• _Extract_:
################

Console

Friday 15 April 2022

The Cellar Review

The latest game news from IGN - one of my fave channels ever - check it out

After a limited theatrical release, The Cellar premieres Friday, April 15 on Shudder.

Elisha Cuthbert returns to her aughts-era horror past (House of Wax, Captivity) with The Cellar, the story of a mother desperately trying to locate her daughter in the great beyond after the poor teen seemingly gets swallowed up by their old musty house's basement. The Cellar has some nice moments of tense terror here and there but ultimately it plays out very conventionally, and the third act underwhelms with a hodgepodge of the usual supernatural suspects.

Cuthbert is in good form here playing the horror mom, the only one in her family who believes that her rebellious daughter, Ellie (Abby Fitz), was somehow crazily consumed by dark forces and didn't just run away from home because she was miserable. Irish writer/director Brendan Muldowney sets this tale in his home country, adding to the mysticism and chilliness, as Cuthbert's clan moves into an old house filled with foreboding symbols, paintings, and objects. The film gets a little too dramatic too soon with its musical cues, giving haunting clichés and fake outs too much early weight while the rest of the story plays out in a by-the-numbers fashion.

################

• _Material supplied_:
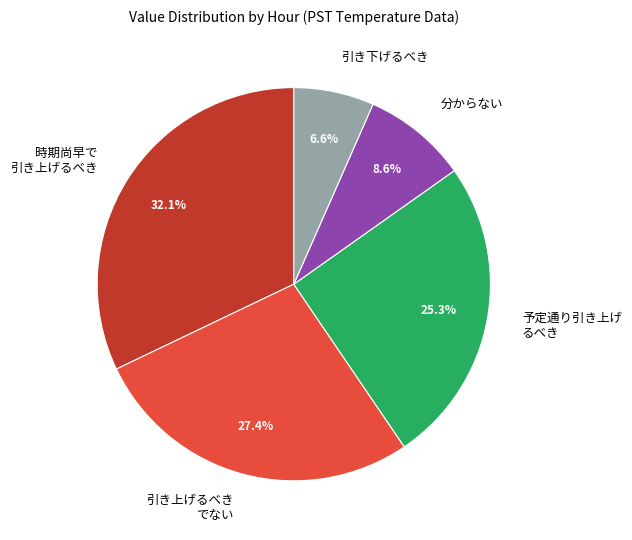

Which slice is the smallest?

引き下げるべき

################

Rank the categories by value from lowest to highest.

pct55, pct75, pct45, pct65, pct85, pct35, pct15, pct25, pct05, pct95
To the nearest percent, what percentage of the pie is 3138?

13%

################

• _Task requirements_:
1. Output the stretch of The Cellar review from "The latest game" through "usual supernatural suspects.".
2. Continue the review of The Cellar, starting after its final sentence.

• _Task answers_:
1.
The latest game news from IGN - one of my fave channels ever - check it out

After a limited theatrical release, The Cellar premieres Friday, April 15 on Shudder.

Elisha Cuthbert returns to her aughts-era horror past (House of Wax, Captivity) with The Cellar, the story of a mother desperately trying to locate her daughter in the great beyond after the poor teen seemingly gets swallowed up by their old musty house's basement. The Cellar has some nice moments of tense terror here and there but ultimately it plays out very conventionally, and the third act underwhelms with a hodgepodge of the usual supernatural suspects.

2.
Cuthbert's Keira, the American in the family, does her internet research on the markings, consults with an expert, and tracks down a past resident, collecting the clues until the specific demonic culprit is revealed in a rather ho-hum non-twist. Keira's husband, Brian (Eoin Macken), is kind of a blank slate, coming off as almost cold and uncaring about his daughter's vanishing while young Dylan Fitzmaurice Brady plays their son, who sometimes gets controlled by the house so he can be the creepy dead-stare horror kid. No one's bad, but the characters are just kind of dead on arrival.

At its best, The Cellar evokes creepy elements from The Blair Witch Project and the novel House of Leaves, but once the answers start coming in, the story loses steam. The strongest parts are the mystery, and sadly the film doesn't produce a satisfying ending. Without spoiling things, ancient alchemist math is involved. Evil dimensions, forbidden gateways, and mythological demons flood the finish, flattening the initial eeriness.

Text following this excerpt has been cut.